The Parable of the Sower has had the most remarkable impact on my soul and it is what has awakened me to a truth that I consider a mystery of God. I think of the seed and when it is planted. In order for a seed to actually take root, it must be planted in good soil. Think about it for a minute…have you ever bought a bag of seeds and planted them? How did you plant them? You first prepared the soil and then either dug a hole or poked a hole in that soil, and then you drop the seed in that soil, cover it up and tend to it. Makes sense to me. I mean I planted herbs and vegetables and fruit from seeds over my lifetime and they didn’t just plant themselves or grow themselves, I had to tend to them. So that seed that was planted in my heart by my mother when I was a very young child is what remained because not only did she plant the seed, she tended to that seed. The planting, in my opinion, was that day, in an act of faith, her and my dad took me up on that stage and dedicated me right back to the Lord. That was the most profound realization for me. It was their act of faith that allowed the Lord to maintain that soil long enough for the seed to take root. And through all my younger years of being showered in the Word, worship and love is what actually was the watering that helped the seed take root. But then that pesky enemy came along to devour all that was growing and filled that growth with weeds and thorns and thistles and started choking out the growth that was always intended to be evident by the unfortunate events of a broken family. Through the latter years of my childhood I grew further away from His truth and found myself doing what I always knew but not living it out. I mean how else could I have stood on a stage of a church and lead worship, pray for people, but leave out of that building and go have wild orgies and drug excursions? It is clear that I had a form of godliness and it was choked out by the enemy. And by the time God got a hold of me, I promise you I was so broken and scared and thought that I was about to endure a most violent death by the hands of a human being. It was those fears that lead me straight to Him. In the middle of all my disaster He saw fit to bring me into communion with Him and lead me back to who I was always intended to be, His very own possession.

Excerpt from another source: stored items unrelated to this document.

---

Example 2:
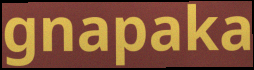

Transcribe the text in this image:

gnapaka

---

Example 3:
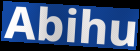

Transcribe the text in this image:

Abihu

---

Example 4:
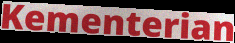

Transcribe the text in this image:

Kementerian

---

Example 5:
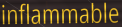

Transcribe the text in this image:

inflammable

Since I gave my life to Jesus on October 6th, 2019, I have not wavered from my belief or faith. I can say with total confidence that sin disgusts me and it hurts me so very much to see the kind of lawlessness that abounds in the lives of those I know and don’t know. I want so much to see people fall in love with Jesus and desire to live according to His ways and His will. God saw fit to disciple me personally, showing me very quickly all the things I had to die to in order to follow Him. It hasn’t been without pain either. I have had to take a long hard grueling look in the mirror and face some hard truths about whom I was and who I am not. I believed a lie for a lot of years. In the end of my life in the world, I used to refer to myself as “I am.” It doesn’t get more demonic than that. I do not believe that a saved person and consciously say that they are “I am.” And I had to face that truth. One thing that stands out to me from the Bible is how in the beginning, God created all people with one reason, to worship Him. So that tells me, that all human beings on this planet Earth are created still to this day for one purpose, to worship God. And that is why our entire reason for being saved to tell others about this beautiful, transformative life we have as a result of the free gift of Salvation. And what’s so crazy is that it’s a choice we all have to make. It’s so much more than a paragraph of words that we read, or a prayer that we may repeat in a church service. It’s an intimate encounter with Jesus that each person has to have on their own.

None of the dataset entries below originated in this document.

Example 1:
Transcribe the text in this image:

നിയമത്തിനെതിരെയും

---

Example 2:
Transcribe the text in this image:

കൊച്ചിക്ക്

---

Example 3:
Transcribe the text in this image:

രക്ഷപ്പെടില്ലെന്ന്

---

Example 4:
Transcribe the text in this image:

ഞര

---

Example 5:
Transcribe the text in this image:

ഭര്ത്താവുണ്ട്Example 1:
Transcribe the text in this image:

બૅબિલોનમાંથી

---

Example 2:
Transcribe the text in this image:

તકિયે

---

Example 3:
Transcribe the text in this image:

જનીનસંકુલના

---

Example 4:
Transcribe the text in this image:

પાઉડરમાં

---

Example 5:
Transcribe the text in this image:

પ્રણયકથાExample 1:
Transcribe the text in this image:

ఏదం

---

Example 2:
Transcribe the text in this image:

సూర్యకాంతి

So my friends, in saying all that, let’s go out and water that seed that is in the heart of every human being. Let’s go and tell everyone we may encounter about a life changing experience they too can have by the Seed that is in their heart already. “For I am not ashamed of the gospel of Christ, for it is the power of God to salvation for everyone who believes, for the Jews, first and also for the Greek. For in it the righteousness of God is revealed from faith to faith, as it is written, ‘The just shall live by faith’” (Romans 1:16-17) NKJV.